Thanks for your interest Christopher.
The circular nature of the problem is that interpolation may depend on
booking, and booking may depend on interpolation.
There's no perfect solution to that, that I could find.

The implementation of the Inventory has already evolved since this was
written (for performance reasons) and IIRC is treated mostly like a list,
matching portions that have been specified to filter a list candidate
positions. I'm not beyond reviewing core classes - especially if it might
help - but I believe changing the mapping would make no difference at all
here.  I wrote an example some time ago - in a text file IIRC, which I
shared on the list and had some comments about -  but I can't seem to find
it right now.







On Wed, Jun 12, 2019 at 12:27 AM Christopher Singley <[email protected]>
wrote:

> I've been reading through this:
>
> http://furius.ca/beancount/doc/self-reductions
>
> and puzzling through parser.booking_full.
>
> It looks to me like the root cause of your struggles is that the keys to
> your
> Inventory mapping are overspecified - the necessity to perform the
> calculations to
> populate a Cost instance in order to look up a lot.  I reckon you need
> to move
> the cost data from keys to values, so that inventory is a mapping from
> (account, security) -> [(units, cost, date)]

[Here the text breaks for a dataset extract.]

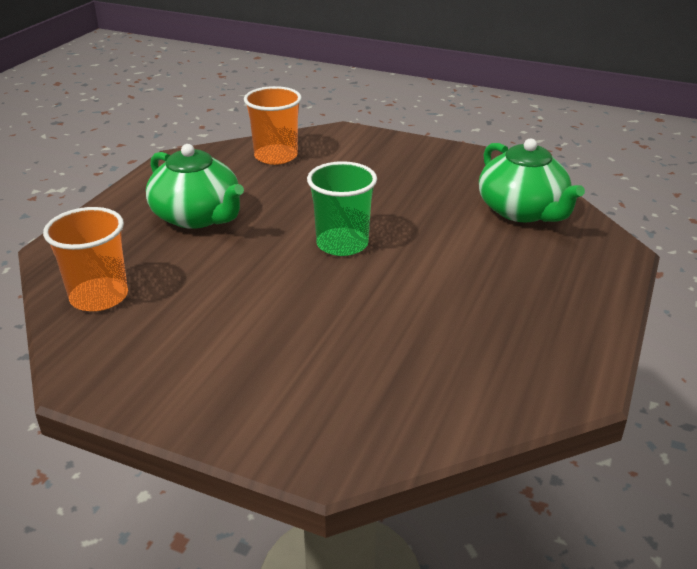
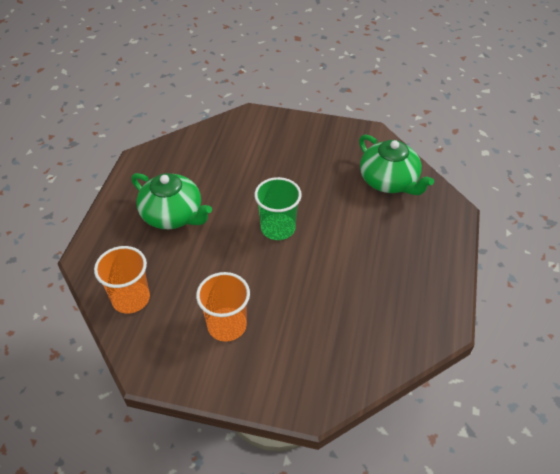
camera: 10 degrees left, 15 degrees up
orange cup [244,86,302,165] -> orange cup moved to [196,272,250,342]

> instead of the current mapping from
> (account, security, cost, date) -> [(units, )].
> The former is a more natural data structure for cost accounting.
>
> Any well-formed transaction natively has (account, security) fields.

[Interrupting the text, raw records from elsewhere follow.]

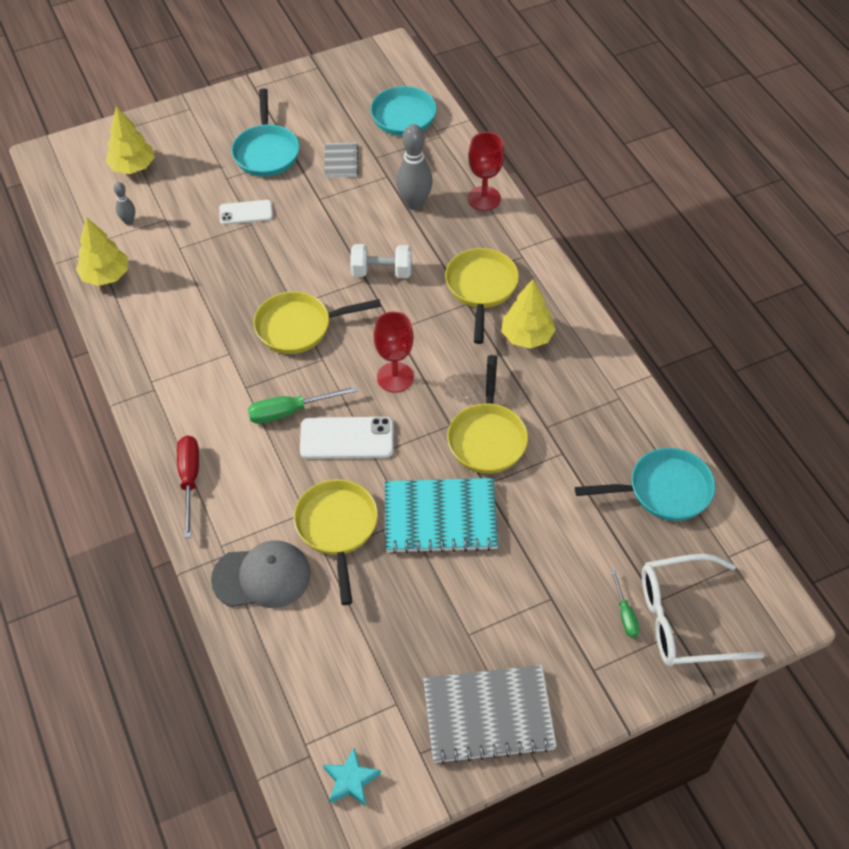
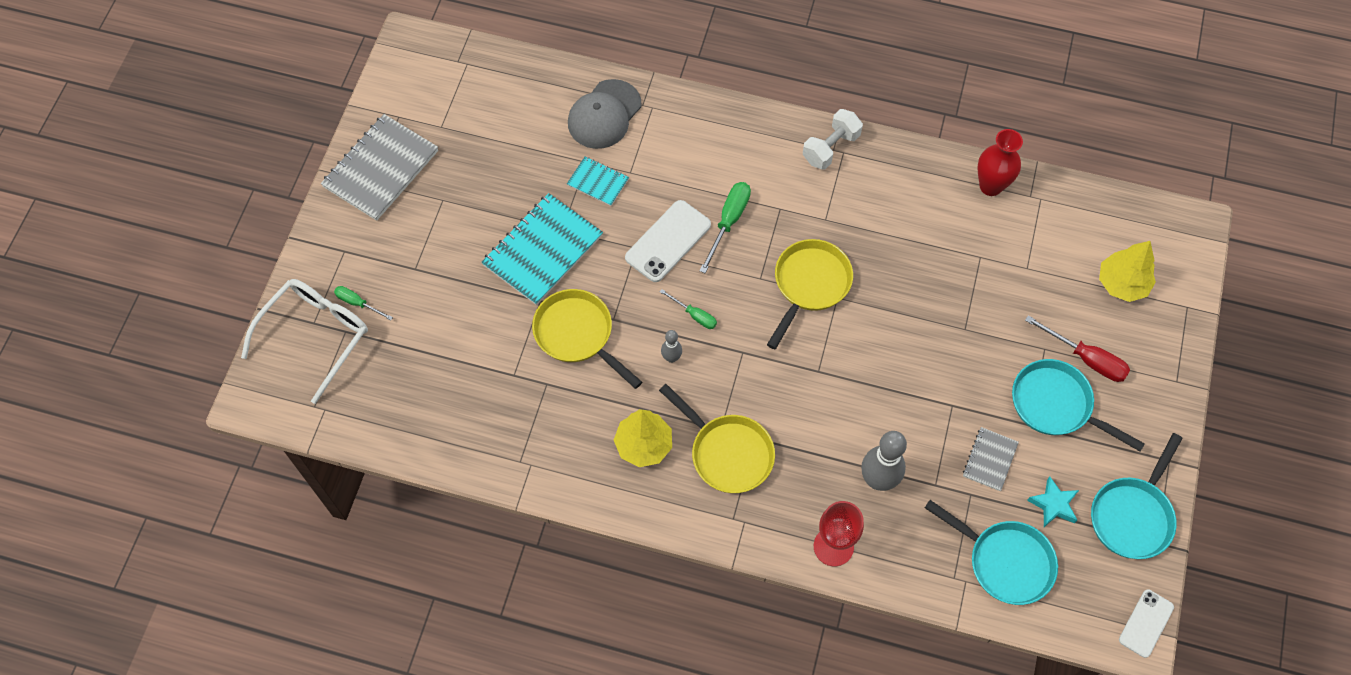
camera: 130 degrees right, 10 degrees up
yellow tree [76,217,128,286] -> red vase [977,129,1023,196]
grey bowling pin [114,182,135,225] -> grey bowling pin moved to [661,330,682,363]
red screwdriver [177,436,199,538] -> red screwdriver moved to [1025,315,1130,382]
white phone [219,200,273,225] -> white phone moved to [1119,590,1174,658]
yellow pan [294,479,378,605] -> turquoise notebook [567,157,629,206]
turquoise star [323,748,381,807] -> turquoise star moved to [1027,477,1079,527]
grey notebook [324,142,359,178] -> grey notebook turned 75 degrees clockwise [963,427,1019,491]
white dumbbell [350,244,412,278] -> white dumbbell moved to [803,109,863,170]
red goblet [374,312,414,392] -> green screwdriver [660,289,717,329]
turquoise pan [575,448,715,521] -> turquoise pan moved to [1091,433,1183,559]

> Use those to look up a sequence of lots containing (lot_units, cost,
> open_date).
> Filter that sequence using (transaction_date, transaction_units) to find
> lots that
> might be closed ("booked") by the incoming transaction - it will
> definitely have
> transaction_date, and if it doesn't have transaction_units for some
> reason, then that
> is trivially interpolated.
>
> Next step depends on your cost accounting method.  Normally you'd sort
> transactions
> by date/time to do FIFO or average cost.  To instead do specific
> identification, you'd
> further filter the lots for a particular date/cost/label, and require a
> unique result.
>
> NOW you do the heavy lifting.
>
> Work through the surviving lots in order, popping lots and splitting
> them as necessary
> until you run out of transaction_units or lot_units.  For each popped
> lot, couple its
> data to (transaction_date, transaction_units, transaction_price),
> and you'll have all the data needed to fully populate a journal entry.
>
> There's nothing recursive about this calculation.  You can implement it
> as a straight
> pipeline of iterators, evaluated lazily.
>
> An additional advantage is that this procedure is easy to extend to
> handling other
> securities transaction types that don't involve realizing gain.
> E.g. for a split, use (account, security) to look up your position.
> Filter that sequence for lots with an open_date before the
> transaction_date,
> and replace them with copies with the units/cost adjusted for the split.
> Keep a running total of the change in units, and require that total to
> match the input
> transaction_units (which is a hard requirement for a stock split
> transaction).
>
> Any conceptual problems with this setup?  I mean, other than being a
> huge PITA to
> rip up existing classes and everything that touches them.